Webb, you may recall, was the reporter behind a three-part series of articles that appeared two years ago in the San Jose Mercury News. Titled “Dark Alliance,” the series alleged that a “cocaine-for-weapons trade supported U.S. policy and undermined black America” and that California cocaine dealers took “millions in drug profits” from sales of crack and gave it to CIA-backed rebels in Central America. Webb also strongly implied that the CIA knew of and condoned the drug trafficking.

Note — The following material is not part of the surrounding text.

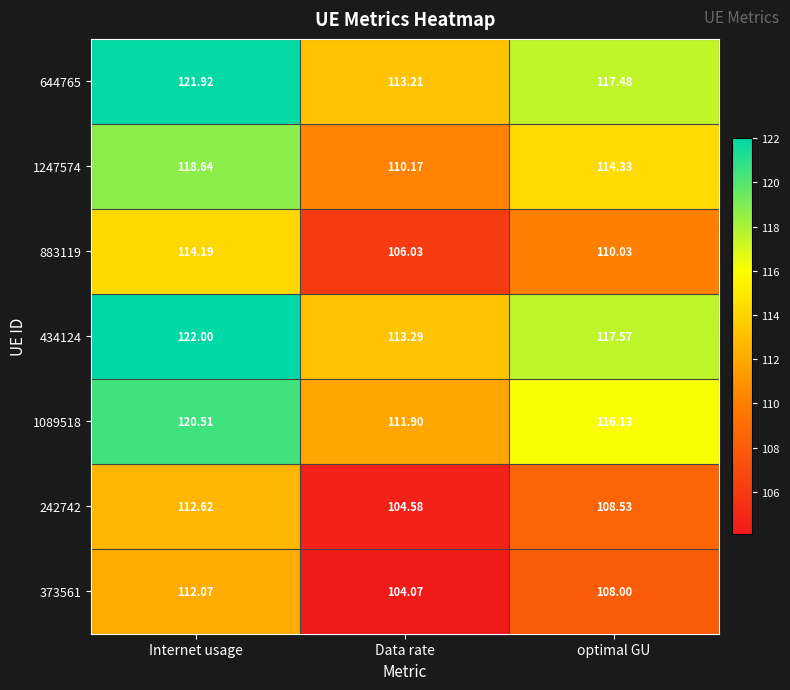

Which category has the lowest value across all series?

Data rate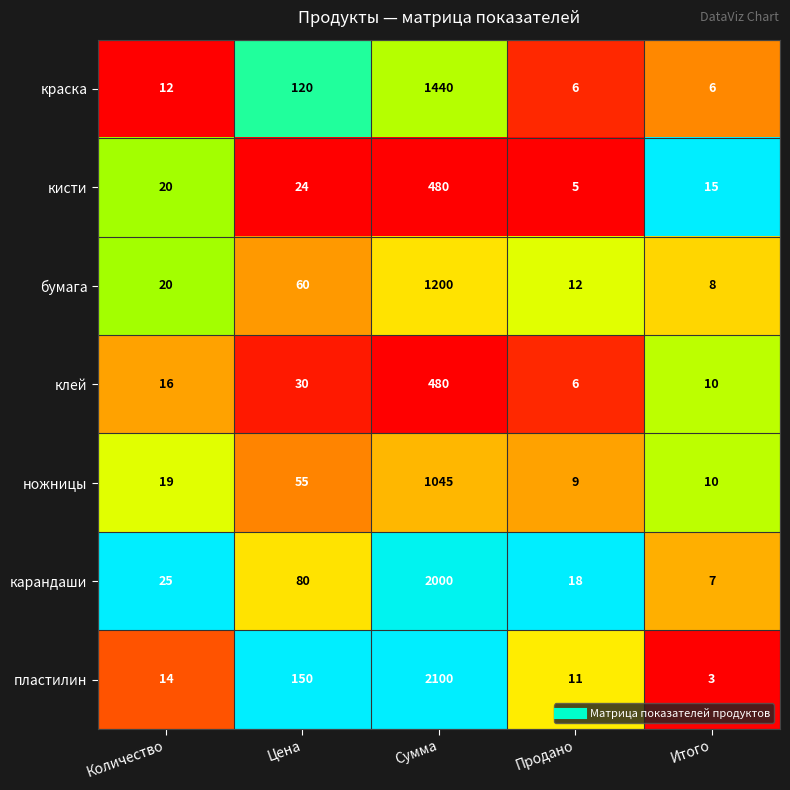

At which category is the sum across all series the highest?

Сумма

On the Internet, the articles’ conclusions were distorted into a full-blown conspiracy theory, in which the U.S. government was directly responsible for the spread of crack. Responding to the public outcry that ensued, the CIA launched an internal investigation. But shortly thereafter the author came up against an unlikely detractor: Jerry Ceppos, the executive editor of the Mercury News, announced that the articles were oversimplified and failed to meet the paper’s standards. Numerous critics voiced their agreement. The CIA swiftly announced that it had turned up nothing to substantiate the allegations. Webb, facing a sea of suspicion, left the paper and was “too disillusioned” by the backlash to look for another reporting job.

Still, as Dick Morris and Mark Fuhrman can attest, a soiled reputation can often lead to a high-profile publishing deal. Webb, however, had a hard time finding takers for a book version of his newspaper series. “I got something like25 rejections,” Webb says. “No one wanted to touch this.”

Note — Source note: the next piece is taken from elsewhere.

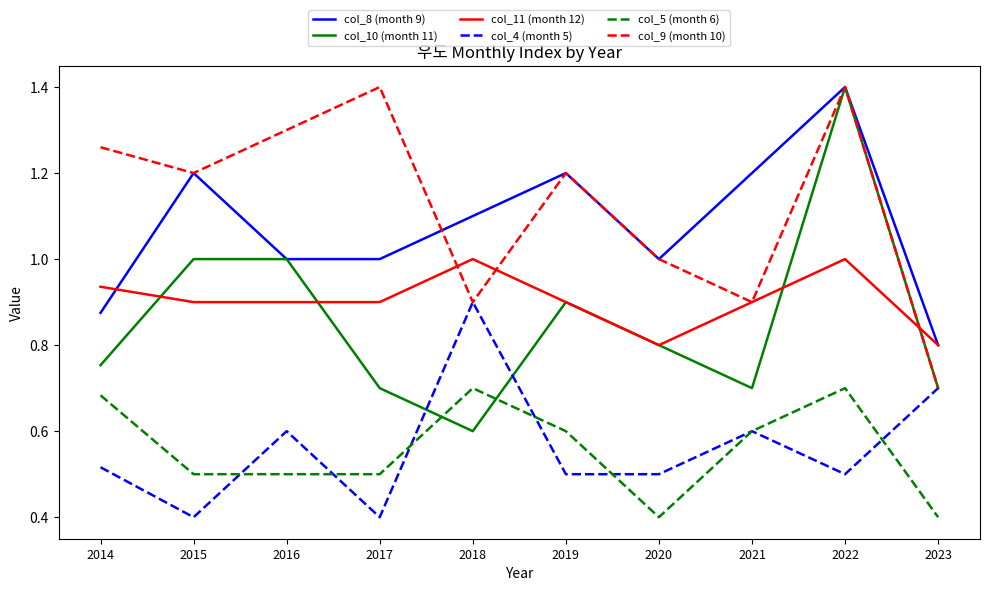

What is the minimum value for col_5 (month 6)?

0.4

An editor at a large publishing house says that though discredited politicians or entertainers might be book-worthy, discredited writers are, by definition, not: “Would you want Mark Fuhrman investigating a crime at your house? Or Dick Morris to be your political adviser? Then why would you want a potentially shady journalist to write you a book?”

Seven Stories Press, a small, independent house that usually publishes left-leaning essayists, saw it differently. Publisher Daniel Simon says he bought the manuscript for “a mid-five-figure” advance, one of the highest in the company’s history, and scheduled an initial print run of 50,000 copies – “huge for us.” Copies of Dark Alliance: The CIA, the Contras, and the Crack Cocaine Explosion hit the stores this week. “This isn’t a question of publishers’ thinking this is untrue,” says Simon. “It was a question of them being uncomfortable with the possibility of this being true,” he insists, adding that Webb’s claims “were never disproven.”

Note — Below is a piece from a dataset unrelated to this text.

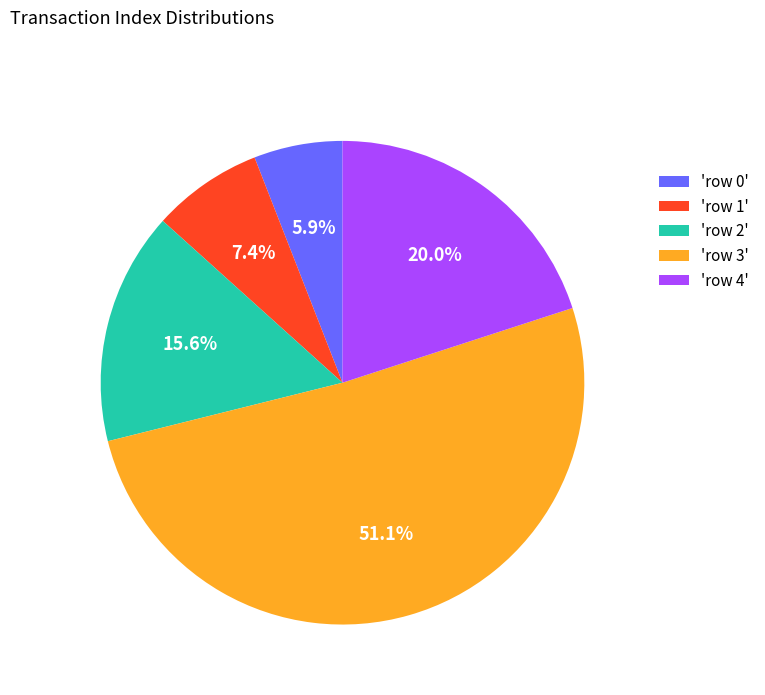

Rank the categories by value from lowest to highest.

'row 0', 'row 1', 'row 2', 'row 4', 'row 3'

Mainstream book publishers beg to differ. “That’s like saying it’s never been ‘disproven’ that Clinton is actually gay and Monica’s just a beard. It’s easy to speak in double negatives,” says another editor at a major house. “This is a guy who was totally humiliated, and he still thinks he’s both Woodward and Bernstein.”

Whatever his reputation among his colleagues, however, Webb has counted among his supporters Jesse Jackson and Los Angeles congresswoman Maxine Waters, who wrote the book’s foreword. Now working as a government consultant in California, the 42-year-old Webb believes he was victimized by the practices of the newspaper business. “The critics looked for things that were omitted or cut for space reasons and assumed they didn’t exist,” he says. “In actuality, we were trying to fit stuff in between the bra ads.” Now Webb has 540 pages all to himself (no bra ads). “This is history we’re talking about,” he says. “I’m not trying to put any spin on it.”

Even if Dark Alliance isn’t taken seriously in journalism schools, there’s always Hollywood. “Nonfiction has to have an impeccable provenance, or it’s a tough sell,” says film producer Scott Rudin. “But given that Monica’s makeover is on the cover of the Daily News these days, who’s to say there’s anything the public isn’t interested in?”